I am now counting down to the Ryder Cup, and wishing this week might have been less bogey-filled:
Monday: by the time I reached my desk, I’d dodged three inattentive people, painfully negotiated two oblivious impromptu conferences in the middle of corridors, and narrowly avoided being mown down by a cleaning cart: Which, since I am hardly thin and sylphlike, and am moreover preceded everywhere by a four-foot-long white stick, DID make me wonder what more I needed, a high vis jacket and a megaphone?

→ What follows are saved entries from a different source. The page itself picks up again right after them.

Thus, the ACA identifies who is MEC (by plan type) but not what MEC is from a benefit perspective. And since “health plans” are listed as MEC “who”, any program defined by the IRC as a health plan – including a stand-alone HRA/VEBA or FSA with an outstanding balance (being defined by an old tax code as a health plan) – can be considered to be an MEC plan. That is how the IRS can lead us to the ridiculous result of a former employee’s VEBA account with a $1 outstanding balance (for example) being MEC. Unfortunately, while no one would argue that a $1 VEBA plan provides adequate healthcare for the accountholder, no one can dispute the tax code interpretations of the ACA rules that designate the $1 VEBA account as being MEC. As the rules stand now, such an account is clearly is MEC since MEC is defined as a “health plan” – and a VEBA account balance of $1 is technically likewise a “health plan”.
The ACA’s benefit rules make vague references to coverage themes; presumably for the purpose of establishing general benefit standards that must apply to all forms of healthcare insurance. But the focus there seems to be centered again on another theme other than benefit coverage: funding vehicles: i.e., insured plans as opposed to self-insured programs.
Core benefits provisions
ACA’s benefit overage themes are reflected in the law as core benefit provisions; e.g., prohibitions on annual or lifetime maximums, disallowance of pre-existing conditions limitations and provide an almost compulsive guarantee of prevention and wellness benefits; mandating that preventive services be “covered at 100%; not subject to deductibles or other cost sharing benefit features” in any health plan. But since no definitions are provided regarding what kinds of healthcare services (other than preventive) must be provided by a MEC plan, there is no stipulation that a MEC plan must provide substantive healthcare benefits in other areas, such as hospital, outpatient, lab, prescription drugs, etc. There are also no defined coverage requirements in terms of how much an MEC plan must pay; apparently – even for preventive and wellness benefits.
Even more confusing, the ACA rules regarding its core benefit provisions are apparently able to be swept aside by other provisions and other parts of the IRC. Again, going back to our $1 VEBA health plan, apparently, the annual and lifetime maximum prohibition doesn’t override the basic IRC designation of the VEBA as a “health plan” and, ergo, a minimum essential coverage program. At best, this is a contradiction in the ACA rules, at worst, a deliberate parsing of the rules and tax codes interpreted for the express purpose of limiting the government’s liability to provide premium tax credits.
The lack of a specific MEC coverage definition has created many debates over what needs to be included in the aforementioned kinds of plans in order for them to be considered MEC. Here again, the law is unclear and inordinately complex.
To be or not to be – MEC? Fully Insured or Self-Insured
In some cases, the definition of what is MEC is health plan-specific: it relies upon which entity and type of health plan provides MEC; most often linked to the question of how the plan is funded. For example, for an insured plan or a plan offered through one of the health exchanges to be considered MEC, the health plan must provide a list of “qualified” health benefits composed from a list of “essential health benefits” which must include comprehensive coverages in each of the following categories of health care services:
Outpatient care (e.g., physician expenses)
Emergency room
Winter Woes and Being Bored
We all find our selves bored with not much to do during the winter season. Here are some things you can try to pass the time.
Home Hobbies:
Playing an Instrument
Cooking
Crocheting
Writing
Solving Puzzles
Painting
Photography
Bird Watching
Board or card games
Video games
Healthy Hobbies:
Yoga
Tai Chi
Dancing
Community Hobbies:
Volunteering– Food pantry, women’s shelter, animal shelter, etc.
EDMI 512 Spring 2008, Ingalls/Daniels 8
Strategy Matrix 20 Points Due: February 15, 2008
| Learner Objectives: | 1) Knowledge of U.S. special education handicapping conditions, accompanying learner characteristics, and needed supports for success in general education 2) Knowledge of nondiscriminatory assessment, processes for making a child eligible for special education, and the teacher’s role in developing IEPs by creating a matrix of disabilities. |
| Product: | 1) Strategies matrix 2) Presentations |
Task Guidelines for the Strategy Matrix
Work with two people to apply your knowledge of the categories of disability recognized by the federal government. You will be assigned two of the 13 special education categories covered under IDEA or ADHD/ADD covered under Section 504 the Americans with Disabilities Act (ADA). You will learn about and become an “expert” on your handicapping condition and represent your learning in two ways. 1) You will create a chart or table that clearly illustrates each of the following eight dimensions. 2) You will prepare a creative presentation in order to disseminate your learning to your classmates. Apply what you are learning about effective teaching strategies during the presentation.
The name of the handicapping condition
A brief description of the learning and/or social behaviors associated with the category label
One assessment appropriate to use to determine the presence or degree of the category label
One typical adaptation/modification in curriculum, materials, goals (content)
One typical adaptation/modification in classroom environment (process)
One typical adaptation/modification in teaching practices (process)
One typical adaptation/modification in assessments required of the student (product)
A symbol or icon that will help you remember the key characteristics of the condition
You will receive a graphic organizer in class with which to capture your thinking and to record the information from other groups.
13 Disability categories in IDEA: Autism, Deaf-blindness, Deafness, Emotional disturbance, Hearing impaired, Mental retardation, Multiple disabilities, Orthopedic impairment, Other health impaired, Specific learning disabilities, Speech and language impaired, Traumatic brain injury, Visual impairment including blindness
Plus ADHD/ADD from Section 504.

And further, how it fell to a woman who’d addressed entire conversations to plants, empty chairs and cocktail cabinets to do all the seeing. These musings largely hailing from my having got out of bed on the wrong side, nearly concussing myself on a low-hanging light fitting, a strong coffee sufficed to remind me that blending in was my life’s chief aim: Most people clearly NOT being blind, deaf or doolally, as may be, self-respect and independence have always dictated that if I can’t beat, I certainly join ‘em, and on no account make like a whingeing wet hen.
Still, you DO see life when you CAN’T actually see it, the best, worst and barmiest of it.
Tuesday: Arrived late for a dental appointment as the assistant refused to credit my stair-climbing abilities, and instead steered me to a lift which moved only after repeated applications of a crowbar by a guy in overalls. It was altogether shades of being met at Stanstead some years ago by an assistant who couldn’t accept that I didn’t need a wheelchair,though I’d never said I did as I definitely didn’t, despite my assurances of miles walked in the Lakes; it being my eyes not my legs that were the problem, and my ultimately
surviving our current “ever so long” trek with rather more breath than he boasted.
He even appealed to my waiting sister and brother-in-law, despite this last evidence, to know that he had done right in heeding me and allowing the ditching of the wheelchair.
They alas could neither confirm nor deny being simply helpless with laughter at the imagination of my outrage.
Wednesday: Apologetically hoped my waiting taxi-driver hadn’t caught hypothermia while I crawled round the hall in search of my dropped keys.
He deadpanned no, though his car WAS now due its MOT, and we laughed all the way to work.
Thursday: Was congratulating myself on having got my bin out, laboriously but minus crunching collisions or suspicious cackles of laughter from next door this week, when a friend showed up with a sample of her latest star-baking.
Her opening words: “Your bin was out – so I put it back”.
Friday: Have forgiven friend, but am emphatically opening wine.